The three certified agreements case was a decision of the Australian Industrial Relations Commission that resolved the confusion created by the High Court's decision of Electrolux v AWU.

Name
The three certified agreements case, or In Re Schefenacker, the Australian Nursing Federation and the Rural City of Murray Bridge, was a case that combined appeals from decisions of a single commissioner not to certify enterprise agreements, as it was believed that the agreements contained clauses that did not pertain to the relationship between employer and employee: 
 The Murray Bridge Enterprise Bargaining Agreement 
 The Schefenacker Vision Systems Enterprise Bargaining Agreement
 The La Trobe University Enterprise Bargaining Agreement

Background
The decision was necessary to clarify the High Court of Australia's decision Electrolux v AWU, which caused much uncertainty existed on could be placed into enterprise bargaining agreements.

Significance

The decision was handed down on 21 March 2005. The case got major attention around Australia.

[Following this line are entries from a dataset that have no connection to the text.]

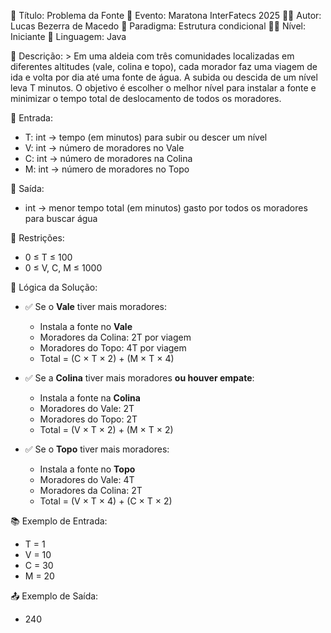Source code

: 📌 Título: Problema da Fonte
🏁 Evento: Maratona InterFatecs 2025
👨‍💻 Autor: Lucas Bezerra de Macedo
🧠 Paradigma: Estrutura condicional
🧑‍🏫 Nível: Iniciante
🧪 Linguagem: Java

📝 Descrição: >
  Em uma aldeia com três comunidades localizadas em diferentes altitudes (vale, colina e topo),
  cada morador faz uma viagem de ida e volta por dia até uma fonte de água.
  A subida ou descida de um nível leva T minutos.
  O objetivo é escolher o melhor nível para instalar a fonte e minimizar o tempo total
  de deslocamento de todos os moradores.

🔢 Entrada:
  - T: int → tempo (em minutos) para subir ou descer um nível
  - V: int → número de moradores no Vale
  - C: int → número de moradores na Colina
  - M: int → número de moradores no Topo

🎯 Saída:
  - int → menor tempo total (em minutos) gasto por todos os moradores para buscar água

📏 Restrições:
  - 0 ≤ T ≤ 100
  - 0 ≤ V, C, M ≤ 1000

🧠 Lógica da Solução:
  - ✅ Se o **Vale** tiver mais moradores:
      - Instala a fonte no **Vale**
      - Moradores da Colina: 2T por viagem
      - Moradores do Topo: 4T por viagem
      - Total = (C × T × 2) + (M × T × 4)
  
  - ✅ Se a **Colina** tiver mais moradores **ou houver empate**:
      - Instala a fonte na **Colina**
      - Moradores do Vale: 2T
      - Moradores do Topo: 2T
      - Total = (V × T × 2) + (M × T × 2)
  
  - ✅ Se o **Topo** tiver mais moradores:
      - Instala a fonte no **Topo**
      - Moradores do Vale: 4T
      - Moradores da Colina: 2T
      - Total = (V × T × 4) + (C × T × 2)

📚 Exemplo de Entrada:
  - T = 1
  - V = 10
  - C = 30
  - M = 20

📤 Exemplo de Saída:
  - 240
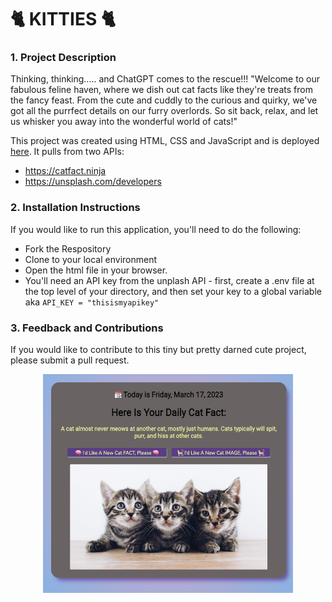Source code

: # 🐈 KITTIES 🐈

### 1. Project Description

Thinking, thinking..... and ChatGPT comes to the rescue!!!
"Welcome to our fabulous feline haven, where we dish out cat facts like they're treats from the fancy feast. From the cute and cuddly to the curious and quirky, we've got all the purrfect details on our furry overlords. So sit back, relax, and let us whisker you away into the wonderful world of cats!"

This project was created using HTML, CSS and JavaScript and is deployed [here](https://just-the-cat-facts.netlify.app/). It pulls from two APIs:

* https://catfact.ninja
* https://unsplash.com/developers


### 2. Installation Instructions

If you would like to run this application, you'll need to do the following:

* Fork the Respository
* Clone to your local environment
* Open the html file in your browser.
* You'll need an API key from the unplash API - first, create a .env file at the top level of your directory, and then set your key to a global variable aka `API_KEY = "thisismyapikey"`

### 3. Feedback and Contributions

If you would like to contribute to this tiny but pretty darned cute project, please submit a pull request. 
<p align="center">
  <img src="assets/screenshot.png" width="400" height="350">
</p>


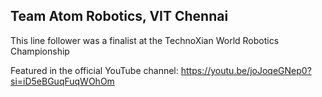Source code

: ## Team Atom Robotics, VIT Chennai

This line follower was a finalist at the TechnoXian World Robotics Championship 

Featured in the official YouTube channel:
https://youtu.be/joJoqeGNep0?si=iD5eBGuqFuqWOhOm
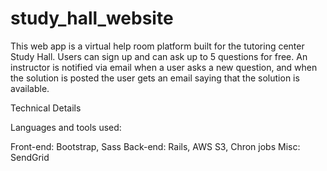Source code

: # study_hall_website

This web app is a virtual help room platform built for the tutoring center Study Hall.
Users can sign up and can ask up to 5 questions for free.
An instructor is notified via email when a user asks a new question, and when the solution is posted the user gets an email saying that the solution is available.

Technical Details

Languages and tools used:

Front-end: Bootstrap, Sass
Back-end: Rails, AWS S3, Chron jobs
Misc: SendGrid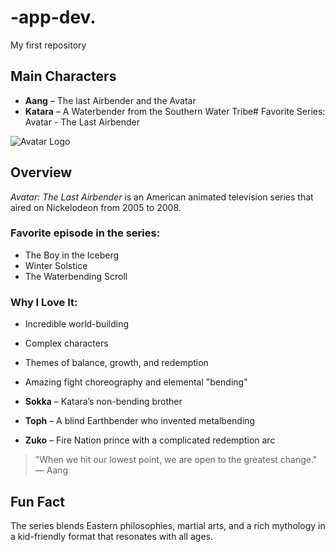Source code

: # -app-dev.
 My first repository

## Main Characters
- **Aang** – The last Airbender and the Avatar
- **Katara** – A Waterbender from the Southern Water Tribe# Favorite Series: Avatar - The Last Airbender

![Avatar Logo](https://upload.wikimedia.org/wikipedia/en/8/86/Avatar_Aang.png)

## Overview
*Avatar: The Last Airbender* is an American animated television series that aired on Nickelodeon from 2005 to 2008.

### Favorite episode in the series:
- The Boy in the Iceberg
- Winter Solstice 
- The Waterbending Scroll

### Why I Love It:
- Incredible world-building
- Complex characters
- Themes of balance, growth, and redemption
- Amazing fight choreography and elemental "bending"

- **Sokka** – Katara’s non-bending brother
- **Toph** – A blind Earthbender who invented metalbending
- **Zuko** – Fire Nation prince with a complicated redemption arc

> "When we hit our lowest point, we are open to the greatest change." — Aang

## Fun Fact
The series blends Eastern philosophies, martial arts, and a rich mythology in a kid-friendly format that resonates with all ages.
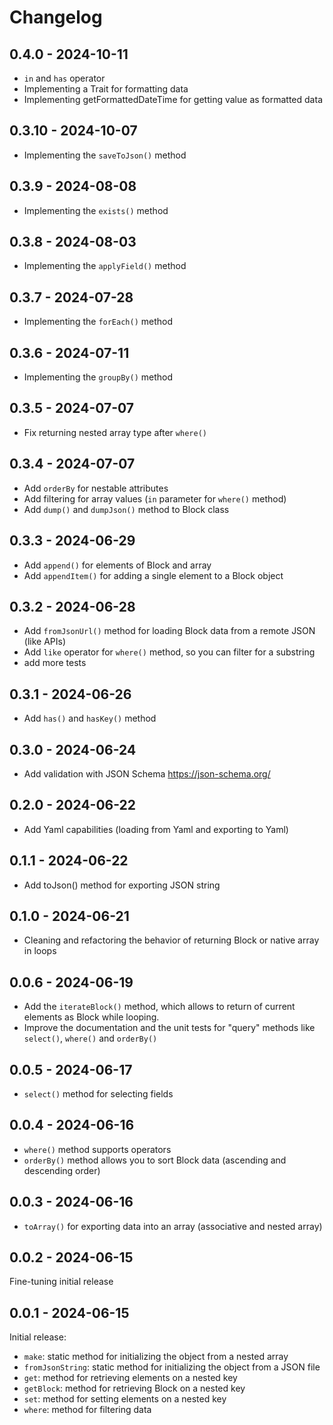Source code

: # Changelog

## 0.4.0 - 2024-10-11
- `in` and `has` operator
- Implementing a Trait for formatting data
- Implementing getFormattedDateTime for getting value as formatted data

## 0.3.10 - 2024-10-07
- Implementing the `saveToJson()` method

## 0.3.9 - 2024-08-08
- Implementing the `exists()` method

## 0.3.8 - 2024-08-03
- Implementing the `applyField()` method

## 0.3.7 - 2024-07-28
- Implementing the `forEach()` method

## 0.3.6 - 2024-07-11
- Implementing the `groupBy()` method

## 0.3.5 - 2024-07-07
- Fix returning nested array type after `where()`

## 0.3.4 - 2024-07-07
- Add `orderBy` for nestable attributes
- Add filtering for array values (`in` parameter for `where()` method)
- Add `dump()` and `dumpJson()` method to Block class


## 0.3.3 - 2024-06-29
- Add `append()` for elements of Block and array
- Add `appendItem()` for adding a single element to a Block object

## 0.3.2 - 2024-06-28
- Add `fromJsonUrl()` method for loading Block data from a remote JSON (like APIs)
- Add `like` operator for `where()` method, so you can filter for a substring
- add more tests

## 0.3.1 - 2024-06-26
- Add `has()` and `hasKey()` method

## 0.3.0 - 2024-06-24
- Add validation with JSON Schema https://json-schema.org/

## 0.2.0 - 2024-06-22
- Add Yaml capabilities (loading from Yaml and exporting to Yaml)

## 0.1.1 - 2024-06-22
- Add toJson() method for exporting JSON string

## 0.1.0 - 2024-06-21
- Cleaning and refactoring the behavior of returning Block or native array in loops

## 0.0.6 - 2024-06-19
- Add the `iterateBlock()` method, which allows to return of current elements as Block while looping.
- Improve the documentation and the unit tests for "query" methods like `select()`, `where()` and `orderBy()`

## 0.0.5 - 2024-06-17
- `select()` method for selecting fields

## 0.0.4 - 2024-06-16
- `where()` method supports operators
- `orderBy()` method allows you to sort Block data (ascending and descending order)

## 0.0.3 - 2024-06-16
- `toArray()` for exporting data into an array (associative and nested array)

## 0.0.2 - 2024-06-15
Fine-tuning initial release

## 0.0.1 - 2024-06-15
Initial release:
- `make`: static method for initializing the object from a nested array
- `fromJsonString`: static method for initializing the object from a JSON file
- `get`: method for retrieving elements on a nested key
- `getBlock`: method for retrieving Block on a nested key
- `set`: method for setting elements on a nested key
- `where`: method for filtering data
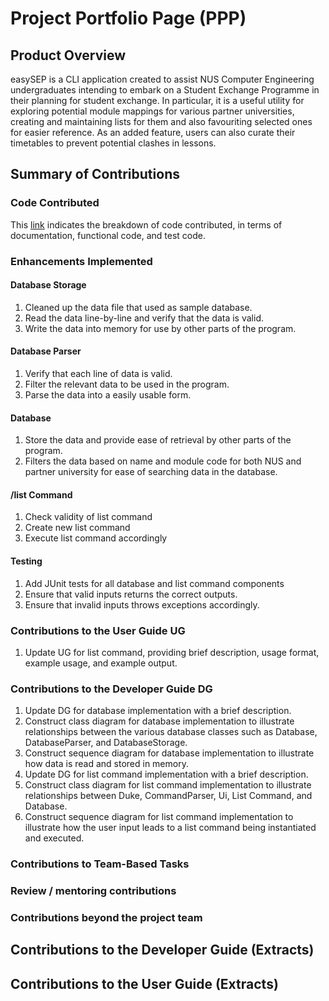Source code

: # Project Portfolio Page (PPP)

## Product Overview

easySEP is a CLI application created to assist NUS Computer Engineering undergraduates intending to embark on a Student Exchange Programme in their planning for student exchange.
In particular, it is a useful utility for exploring potential module mappings for various partner universities, creating and maintaining lists for them and also favouriting selected ones for easier reference. As an added feature, users can also curate their timetables to prevent potential clashes in lessons.

## Summary of Contributions

### Code Contributed

This [link](https://nus-cs2113-ay2223s1.github.io/tp-dashboard/?search=joshuan98&breakdown=true) indicates the breakdown of code contributed, in terms of documentation, functional code, and test code.

### Enhancements Implemented

#### Database Storage

1. Cleaned up the data file that used as sample database.
1. Read the data line-by-line and verify that the data is valid.
1. Write the data into memory for use by other parts of the program.

#### Database Parser

1. Verify that each line of data is valid.
1. Filter the relevant data to be used in the program.
1. Parse the data into a easily usable form.

#### Database

1. Store the data and provide ease of retrieval by other parts of the program.
1. Filters the data based on name and module code for both NUS and partner university for ease of searching data in the database.

#### /list Command

1. Check validity of list command
1. Create new list command
1. Execute list command accordingly

#### Testing

1. Add JUnit tests for all database and list command components
1. Ensure that valid inputs returns the correct outputs.
1. Ensure that invalid inputs throws exceptions accordingly.

### Contributions to the User Guide UG

1. Update UG for list command, providing brief description, usage format, example usage, and example output.

### Contributions to the Developer Guide DG

1. Update DG for database implementation with a brief description.
1. Construct class diagram for database implementation to illustrate relationships between the various database classes such as Database, DatabaseParser, and DatabaseStorage.
1. Construct sequence diagram for database implementation to illustrate how data is read and stored in memory.
1. Update DG for list command implementation with a brief description.
1. Construct class diagram for list command implementation to illustrate relationships between Duke, CommandParser, Ui, List Command, and Database.
1. Construct sequence diagram for list command implementation to illustrate how the user input leads to a list command being instantiated and executed.

### Contributions to Team-Based Tasks

### Review / mentoring contributions

### Contributions beyond the project team

## Contributions to the Developer Guide (Extracts)

## Contributions to the User Guide (Extracts)
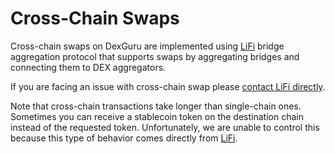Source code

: # Cross-Chain Swaps

Cross-chain swaps on DexGuru are implemented using [LiFi](https://li.fi/) bridge aggregation protocol that supports swaps by aggregating bridges and connecting them to DEX aggregators.

If you are facing an issue with cross-chain swap please [contact LiFi directly](https://lifihelp.zendesk.com/hc/en-us/articles/11158438085531-Where-can-I-get-real-time-support-).&#x20;

Note that cross-chain transactions take longer than single-chain ones. Sometimes you can receive a stablecoin token on the destination chain instead of the requested token. Unfortunately, we are unable to control this because this type of behavior comes directly from [LiFi](https://li.fi/). \
&#x20;

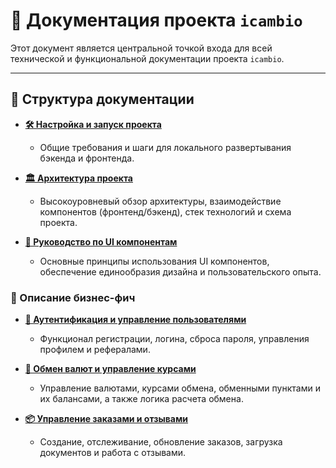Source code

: # 📖 Документация проекта `icambio`

Этот документ является центральной точкой входа для всей технической и функциональной документации проекта `icambio`.

---

## 📁 Структура документации

-   **[🛠️ Настройка и запуск проекта](setup.md)**
    -   Общие требования и шаги для локального развертывания бэкенда и фронтенда.

-   **[🏛️ Архитектура проекта](architecture.md)**
    -   Высокоуровневый обзор архитектуры, взаимодействие компонентов (фронтенд/бэкенд), стек технологий и схема проекта.

-   **[🎨 Руководство по UI компонентам](ui-components-guide.md)**
    -   Основные принципы использования UI компонентов, обеспечение единообразия дизайна и пользовательского опыта.


### 💼 Описание бизнес-фич

-   **[🔐 Аутентификация и управление пользователями](features/auth.md)**
    -   Функционал регистрации, логина, сброса пароля, управления профилем и рефералами.

-   **[💱 Обмен валют и управление курсами](features/exchange.md)**
    -   Управление валютами, курсами обмена, обменными пунктами и их балансами, а также логика расчета обмена.

-   **[📦 Управление заказами и отзывами](features/orders.md)**
    -   Создание, отслеживание, обновление заказов, загрузка документов и работа с отзывами.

It was one of the longest-awaited decisions in industrial relations law, as industrial relations professionals had awaited clarification of Electrolux of the High Court of Australia for over five months.

It is commonly regarded as the final landmark decision of the Australian Industrial Relations Commission. (That is before its wage setting, award formation and agreement certification powers were removed from it by the WorkChoices reform in 2006.)

Decision
The case dealt with whether a large number of union-friendly provisions such as these: 
 union training leave 
 the recognition of delegates 
 right of entry 
 salary sacrifice 
 use of labour hire (and setting or terms of conditions for labour hire)

The case decided that the matters (in certain forms) could be included into enterprise agreements (and awards would have been followed). It was generally accepted as a major union victory.